I started as a full stack developer 14 years ago but these days its becoming more and more difficult to remain a one. Back in those days all you needed to know was html/css/Js/jsp/java/sql/ant/xml and some tools like tomcat, svn, eclipse and some shell scripting and you are a full stack developer. Being full stack developer means you can code from UI layer to server to database and peel any layer of onion to trace an issue.

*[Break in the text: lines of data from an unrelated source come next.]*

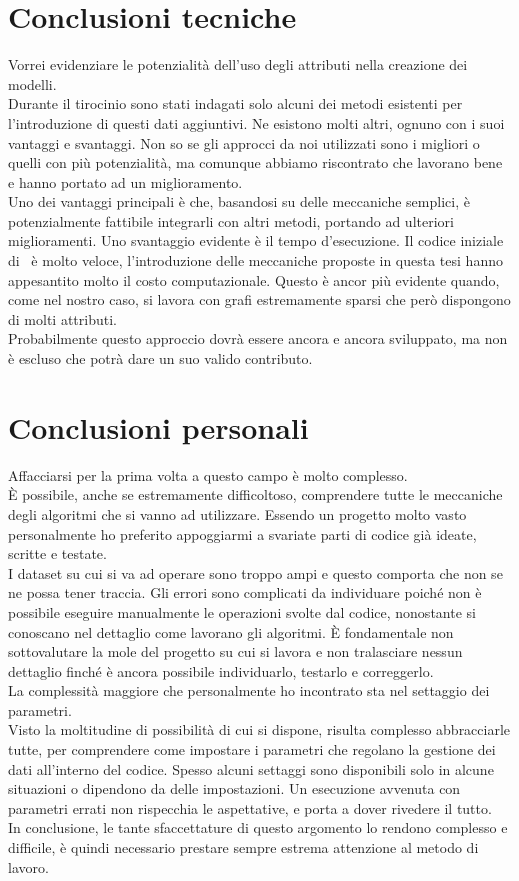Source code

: \section*{Conclusioni tecniche}
Vorrei evidenziare le potenzialità dell'uso degli attributi nella creazione dei modelli.\\
Durante il tirocinio sono stati indagati solo alcuni dei metodi esistenti per l'introduzione di questi dati aggiuntivi. Ne esistono molti altri, ognuno con i suoi vantaggi e svantaggi. Non so se gli approcci da noi utilizzati sono i migliori o quelli con più potenzialità, ma comunque abbiamo riscontrato che lavorano bene e hanno portato ad un miglioramento.\\
Uno dei vantaggi principali è che, basandosi su delle meccaniche semplici, è potenzialmente fattibile integrarli con altri metodi, portando ad ulteriori miglioramenti. Uno svantaggio evidente è il tempo d'esecuzione. Il codice iniziale di \cnrl\ è molto veloce, l'introduzione delle meccaniche proposte in questa tesi hanno appesantito molto il costo computazionale. Questo è ancor più evidente quando, come nel nostro caso, si lavora con grafi estremamente sparsi che però dispongono di molti attributi.\\
Probabilmente questo approccio dovrà essere ancora e ancora sviluppato, ma non è escluso che potrà dare un suo valido contributo.
%
\section*{Conclusioni personali}
Affacciarsi per la prima volta a questo campo è molto complesso.\\
È possibile, anche se estremamente difficoltoso, comprendere tutte le meccaniche degli algoritmi che si vanno ad utilizzare. Essendo un progetto molto vasto personalmente ho preferito appoggiarmi a svariate parti di codice già ideate, scritte e testate.\\
I dataset su cui si va ad operare sono troppo ampi e questo comporta che non se ne possa tener traccia. Gli errori sono complicati da individuare poiché non è possibile eseguire manualmente le operazioni svolte dal codice, nonostante si conoscano nel dettaglio come lavorano gli algoritmi. È fondamentale non sottovalutare la mole del progetto su cui si lavora e non tralasciare nessun dettaglio finché è ancora possibile individuarlo, testarlo e correggerlo.\\
La complessità maggiore che personalmente ho incontrato sta nel settaggio dei parametri.\\
Visto la moltitudine di possibilità di cui si dispone, risulta complesso abbracciarle tutte, per comprendere come impostare i parametri che regolano la gestione dei dati all'interno del codice. Spesso alcuni settaggi sono disponibili solo in alcune situazioni o dipendono da delle impostazioni. Un esecuzione avvenuta con parametri errati non rispecchia le aspettative, e porta a dover rivedere il tutto.\\
In conclusione, le tante sfaccettature di questo argomento lo rendono complesso e difficile, è quindi necessario prestare sempre estrema attenzione al metodo di lavoro.

%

Now a days you may need to know 20 different technologies in each area before you can easily navigate between layers. Life becomes difficult if its a distributed system. In UI you may need to know
  1. React
  2. Angular
  3. Jquery
  4. SASS
  5. HTML5
  6. Javascript
  7. Node.js
  8. Grunt and many more
In server you need to know
  1. Java
  2. Spring
  3. Hibernate or any OR tool
  4. Guava
  5. Nginx
  6. Haproxy
  7. Memcached and many more. 
In Database you may need to know
  1. Mysql
  2. NOSQL databases like Cassandra or MongoDB
  3. Sharding
  4. AWS Aurora or RDS
  5. ElasticSearch
  6. Redis
  7. OpenTSDB
  8. Hadoop 
  9. Big data services like BigQuery and many more
On top of that now Mobile has made life worse as it another ecosystem. I will soon write a post on my adventures in trying to build and iOS app without mac as I dont own a one. For doing mobile development you may need to know
  1. iOS development langugages like Objective, Cocoa
  2. Android development, by luck its java
  3. Hybrid app dev tool like ionic or Sencha touch with Phonegap
  4. Flurry
  5. Also you need to own mac, iphone, ipad, android and many more devices with you.
  6. Signup for Ios and Android developer accounts which costs $$.
  7. and many more.
In terms of tools you may need to know
  1. Maven or ant or Gradle
  2. Jenkins
  3. AWS/Azure/GCE and their ecosystem
  4. Python
  5. New relic or mix panel
  6. Svn/git/JIRA/Pivotal/Reviewboard
  7. Eclipse
  8. shell scripting
  9. Logstash
  10. Sendgrid or postfix
So given all this can you remain a full stack developer. I was at an architecture conference by ThoughtWorks and someone popped this same question to Martin Fowler, and his answer was "Yes its possible". You need to grow like a 'T' where you are deep in 1-2 layers but you should atleast know enough about the other layers to make a good decision. As for me I read a lot of stuff but try only a few. For me the best way to keep up with technologies is to keep signing up for new and hard projects and join a startup early enough that you are involved in lot of layers, doing a lot of grunt work, you would be forced to learn many of these things. Also if someone outside of work asks for help, if you can then don’t say no, if it sounds interesting just give it a try even if its free work, who knows you would learn a thing or two.